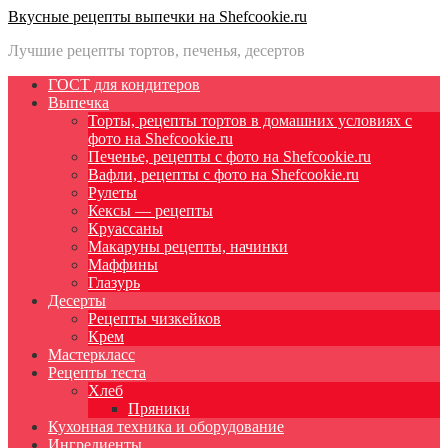
Вкусные рецепты выпечки на Shefcookie.ru
Лучшие рецепты тортов, печенья, десертов
ГОСТ для кондитеров
Выпечка
Торты, рецепты тортов в домашних условиях с
фото на Shefcookie.ru
Печенье, рецепты с фото на Shefcookie.ru
Вафли, рецепты с фото на Shefcookie.ru
Рулеты
Кексы — рецепты
Круассаны
Макаруны рецепты, начинки
Маффины
Глазурь
Десерты
Рецепты чизкейков
Крем
Мастеркласс
Рецепты теста
Хлеб
Пряники
Кухонная техника и оборудование
Ингредиенты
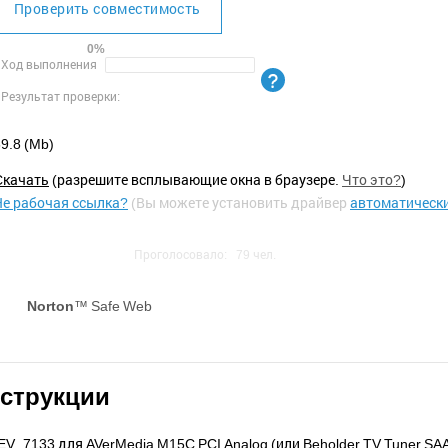
Проверить совместимость
0%
Ход выполнения
Результат проверки:
9.8 (Mb)
Cкачать
(разрешите всплывающие окна в браузере.
Что это?
)
Не рабочая ссылка?
(Вы можете установить драйвер
автоматическ
Проголосовало:
79
чел.
Norton
™ Safe Web
нструкции
_7133 для AVerMedia M15C PCI Analog (или Beholder TV Tuner SA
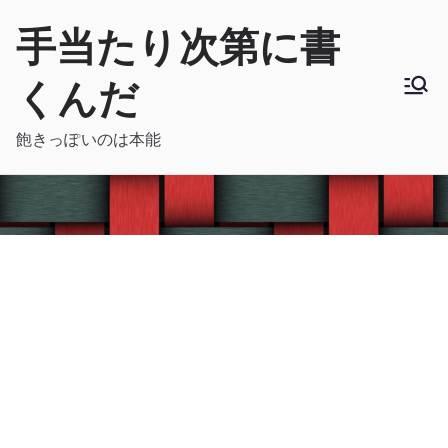
内
手当たり次第に書
容
を
くんだ
ス
キ
飽きっぽいのは本能
ッ
プ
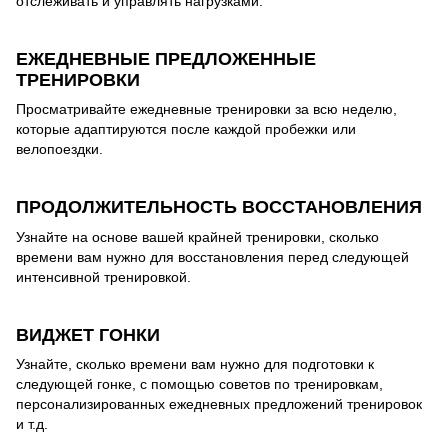
отслеживать и управлять нагрузками.
ЕЖЕДНЕВНЫЕ ПРЕДЛОЖЕННЫЕ
ТРЕНИРОВКИ
Просматривайте ежедневные тренировки за всю неделю,
которые адаптируются после каждой пробежки или
велопоездки.
ПРОДОЛЖИТЕЛЬНОСТЬ ВОССТАНОВЛЕНИЯ
Узнайте на основе вашей крайней тренировки, сколько
времени вам нужно для восстановления перед следующей
интенсивной тренировкой.
ВИДЖЕТ ГОНКИ
Узнайте, сколько времени вам нужно для подготовки к
следующей гонке, с помощью советов по тренировкам,
персонализированных ежедневных предложений тренировок
и т.д.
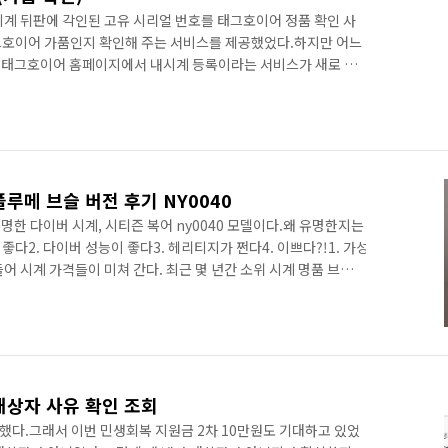
시계 뒤판에 각인된 고유 시리얼 번호를 태그호이어 정품 확인 사
그호이어 가품인지 확인해 주는 서비스를 제공했었다.하지만 어느
 태그호이어 홈페이지에서 내시계 등록이라는 서비스가 새로 생
 정품 확인과 차이가 없다. 절차는 아래와 같다. 1. 태그호이어 사
.tagheuer.com/kr/ko/ 태그호이어® 공식 웹사이트 - 1860년
 스위스 럭셔리 워치. 태그호이어의 고정밀 타이밍 기술과 독창
럭셔리 워치를 만나보세요.www.tagheuer.com 태그호이어 사
풀루메 브슬 버전 후기 NY0040
한 다이버 시계, 시티즌 복어 ny0040 모델이다.왜 유명한지는
 좋다2. 다이버 성능이 좋다3. 헤리티지가 쩐다4. 이쁘다?!1. 가성
어 시계 가격들이 미쳐 간다. 최근 몇 년간 소위 시계 명품 브랜드
대표 시계들은 대부분 천만 원을 호가하고 있다.여기에다 시티즌
 워치는 이제 50만원은 줘야 찰 수 있게되었고..시티즌도 가격이
은 아니었다. 시티즌의 오래된 그리고 유명한 다이버 시계, 복어
20만 원대 후반에 가격이 뭐가 가성비가 좋냐라고 생각할 수도 있지
대상자 사유 확인 조회
했다.그래서 이번 민생회복 지원금 2차 10만원도 기대하고 있었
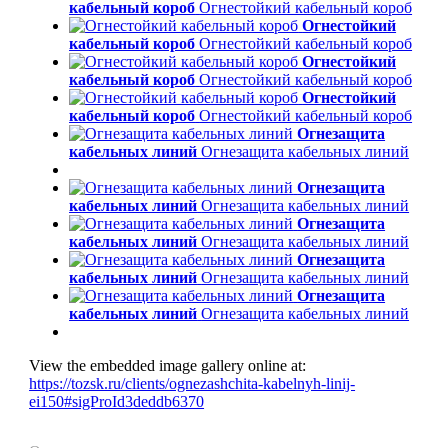
кабельный короб
Огнестойкий кабельный короб
Огнестойкий
кабельный короб
Огнестойкий кабельный короб
Огнестойкий
кабельный короб
Огнестойкий кабельный короб
Огнестойкий
кабельный короб
Огнестойкий кабельный короб
Огнезащита
кабельных линий
Огнезащита кабельных линий
Огнезащита
кабельных линий
Огнезащита кабельных линий
Огнезащита
кабельных линий
Огнезащита кабельных линий
Огнезащита
кабельных линий
Огнезащита кабельных линий
Огнезащита
кабельных линий
Огнезащита кабельных линий
View the embedded image gallery online at:
https://tozsk.ru/clients/ognezashchita-kabelnyh-linij-
ei150#sigProId3deddb6370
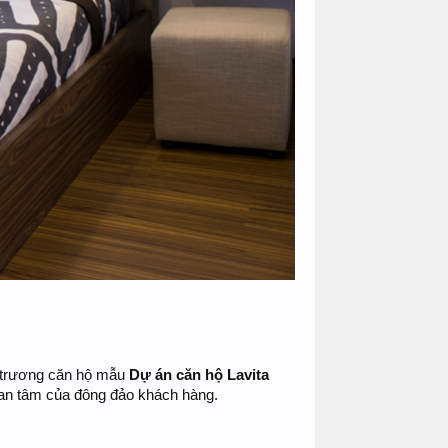
i trương căn hộ mẫu
Dự án căn hộ Lavita
an tâm của đông đảo khách hàng.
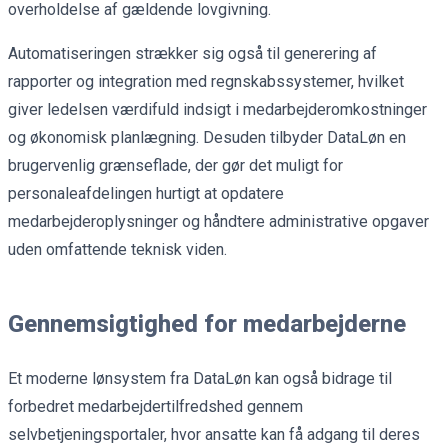
overholdelse af gældende lovgivning.
Automatiseringen strækker sig også til generering af
rapporter og integration med regnskabssystemer, hvilket
giver ledelsen værdifuld indsigt i medarbejderomkostninger
og økonomisk planlægning. Desuden tilbyder DataLøn en
brugervenlig grænseflade, der gør det muligt for
personaleafdelingen hurtigt at opdatere
medarbejderoplysninger og håndtere administrative opgaver
uden omfattende teknisk viden.
Gennemsigtighed for medarbejderne
Et moderne lønsystem fra DataLøn kan også bidrage til
forbedret medarbejdertilfredshed gennem
selvbetjeningsportaler, hvor ansatte kan få adgang til deres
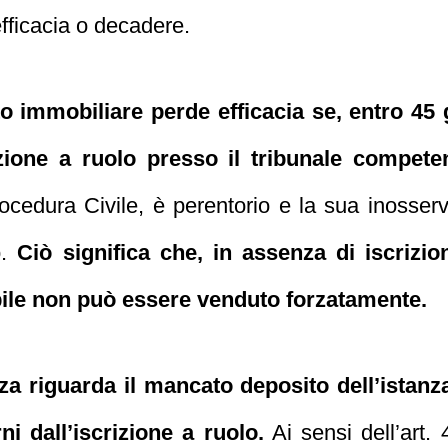
fficacia o decadere.
to immobiliare perde efficacia se, entro 45 
izione a ruolo presso il tribunale compete
Procedura Civile, è perentorio e la sua inoss
o.
Ciò significa che, in assenza di iscrizi
bile non può essere venduto forzatamente.
a riguarda il mancato deposito dell’istanza 
i dall’iscrizione a ruolo.
Ai sensi dell’art. 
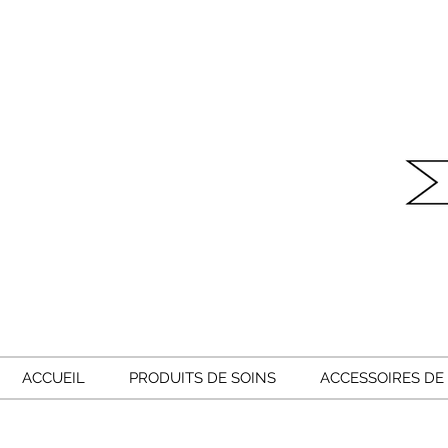
ACCUEIL
PRODUITS DE SOINS
ACCESSOIRES DE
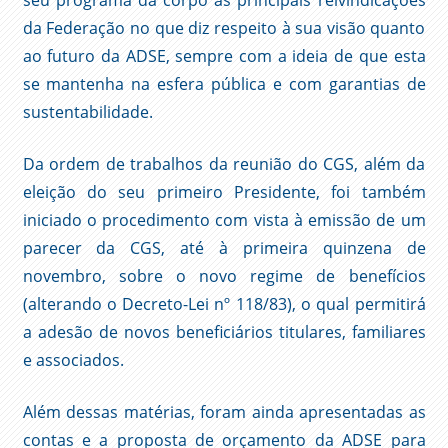
seu programa dá corpo às principais reivindicações
da Federação no que diz respeito à sua visão quanto
ao futuro da ADSE, sempre com a ideia de que esta
se mantenha na esfera pública e com garantias de
sustentabilidade.
Da ordem de trabalhos da reunião do CGS, além da
eleição do seu primeiro Presidente, foi também
iniciado o procedimento com vista à emissão de um
parecer da CGS, até à primeira quinzena de
novembro, sobre o novo regime de benefícios
(alterando o Decreto-Lei nº 118/83), o qual permitirá
a adesão de novos beneficiários titulares, familiares
e associados.
Além dessas matérias, foram ainda apresentadas as
contas e a proposta de orçamento da ADSE para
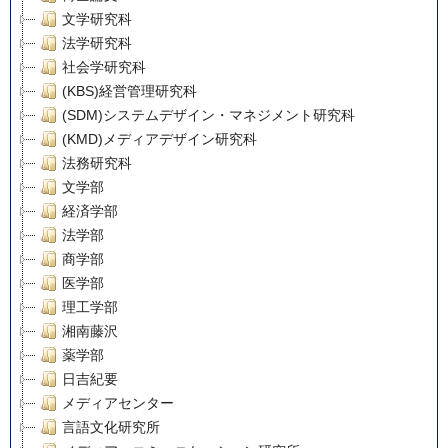
文学研究科
法学研究科
社会学研究科
(KBS)経営管理研究科
(SDM)システムデザイン・マネジメント研究科
(KMD)メディアデザイン研究科
法務研究科
文学部
経済学部
法学部
商学部
医学部
理工学部
湘南藤沢
薬学部
日吉紀要
メディアセンター
言語文化研究所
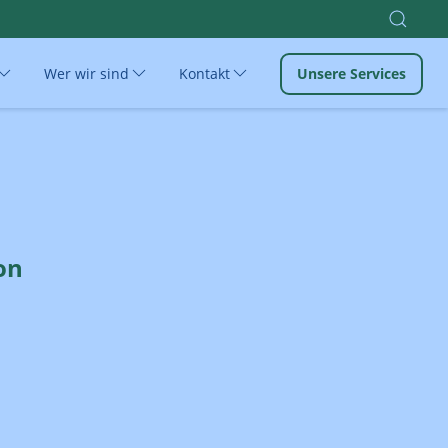
Wer wir sind
Kontakt
Unsere Services
on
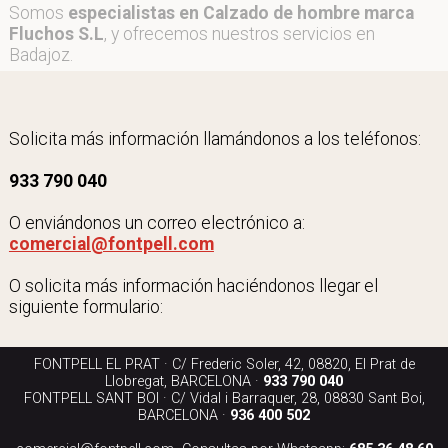
Somos
especialistas en Calzado de hombre marca
Fluchos S.L
, y ofrecemos nuestros servicios en
Badajoz.
Solicita más información llamándonos a los teléfonos:
933 790 040
O enviándonos un correo electrónico a:
comercial@fontpell.com
O solicita más información haciéndonos llegar el
siguiente formulario:
FONTPELL EL PRAT · C/ Frederic Soler, 42, 08820, El Prat de
Llobregat, BARCELONA ·
933 790 040
FONTPELL SANT BOI · C/ Vidal i Barraquer, 28, 08830 Sant Boi,
BARCELONA ·
936 400 502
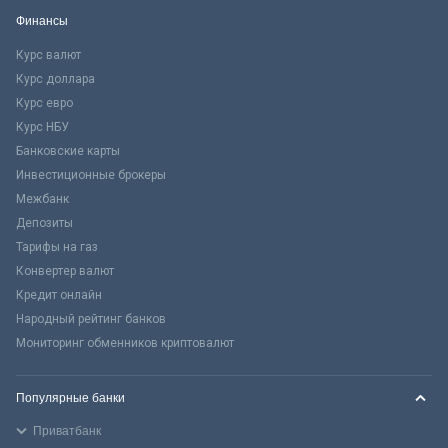
Финансы
Курс валют
Курс доллара
Курс евро
Курс НБУ
Банковские карты
Инвестиционные брокеры
Межбанк
Депозиты
Тарифы на газ
Конвертер валют
Кредит онлайн
Народный рейтинг банков
Мониторинг обменников криптовалют
Популярные банки
Приватбанк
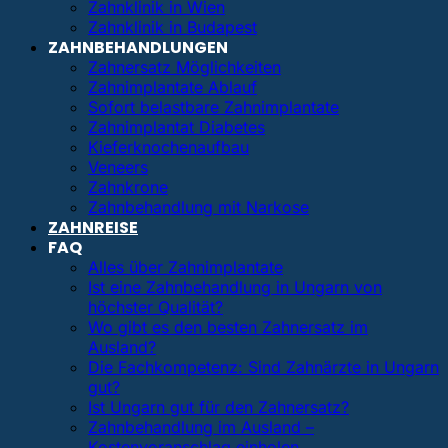
Zahnklinik in Wien
Zahnklinik in Budapest
ZAHNBEHANDLUNGEN
Zahnersatz Möglichkeiten
Zahnimplantate Ablauf
Sofort belastbare Zahnimplantate
Zahnimplantat Diabetes
Kieferknochenaufbau
Veneers
Zahnkrone
Zahnbehandlung mit Narkose
ZAHNREISE
FAQ
Alles über Zahnimplantate
Ist eine Zahnbehandlung in Ungarn von
höchster Qualität?
Wo gibt es den besten Zahnersatz im
Ausland?
Die Fachkompetenz: Sind Zahnärzte in Ungarn
gut?
Ist Ungarn gut für den Zahnersatz?
Zahnbehandlung im Ausland –
Kostenvoranschlag einholen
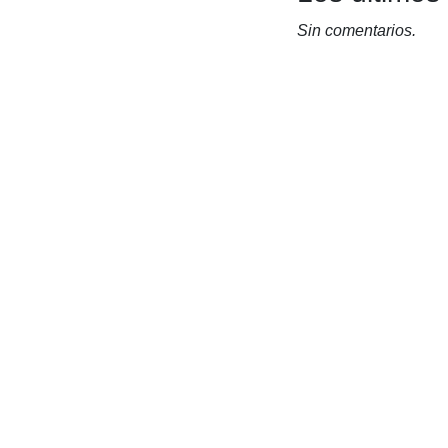
Sin comentarios.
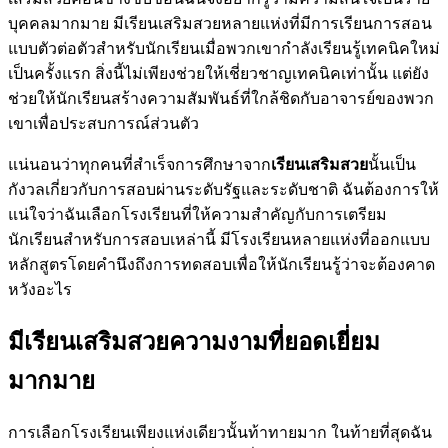
บุคคลมากมาย มีเรียนเสริมสวยหลายแห่งที่มีการเรียนการสอน
แบบตัวต่อตัวสำหรับนักเรียนเมื่อพวกเขากำลังเรียนรู้เทคนิคใหม่
เป็นครั้งแรก สิ่งนี้ไม่เพียงช่วยให้เชี่ยวชาญเทคนิคเท่านั้น แต่ยัง
ช่วยให้นักเรียนสร้างความสัมพันธ์ที่ใกล้ชิดกับอาจารย์ของพวก
เขาเพื่อประสบการณ์ส่วนตัว
แน่นอนว่าทุกคนที่สำเร็จการศึกษาจาก
เรียนเสริมสวย
นั้นเป็น
กังวลเกี่ยวกับการสอบผ่านระดับรัฐและระดับชาติ ฉันต้องการให้
แน่ใจว่าฉันเลือกโรงเรียนที่ให้ความสำคัญกับการเตรียม
นักเรียนสำหรับการสอบเหล่านี้ มีโรงเรียนหลายแห่งที่ออกแบบ
หลักสูตรโดยคำนึงถึงการทดสอบเพื่อให้นักเรียนรู้ว่าจะต้องคาด
หวังอะไร
มีเรียนเสริมสวยความงามที่ยอดเยี่ยม
มากมาย
การเลือกโรงเรียนเพียงแห่งเดียวนั้นท้าทายมาก ในท้ายที่สุดฉัน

------

◆ INSTRUCTION: Across all the records, find the lines containing the word "сколько" and reproduce each one.

◆ TASK SOLUTION:
Узнайте на основе вашей крайней тренировки, сколько
Узнайте, сколько времени вам нужно для подготовки к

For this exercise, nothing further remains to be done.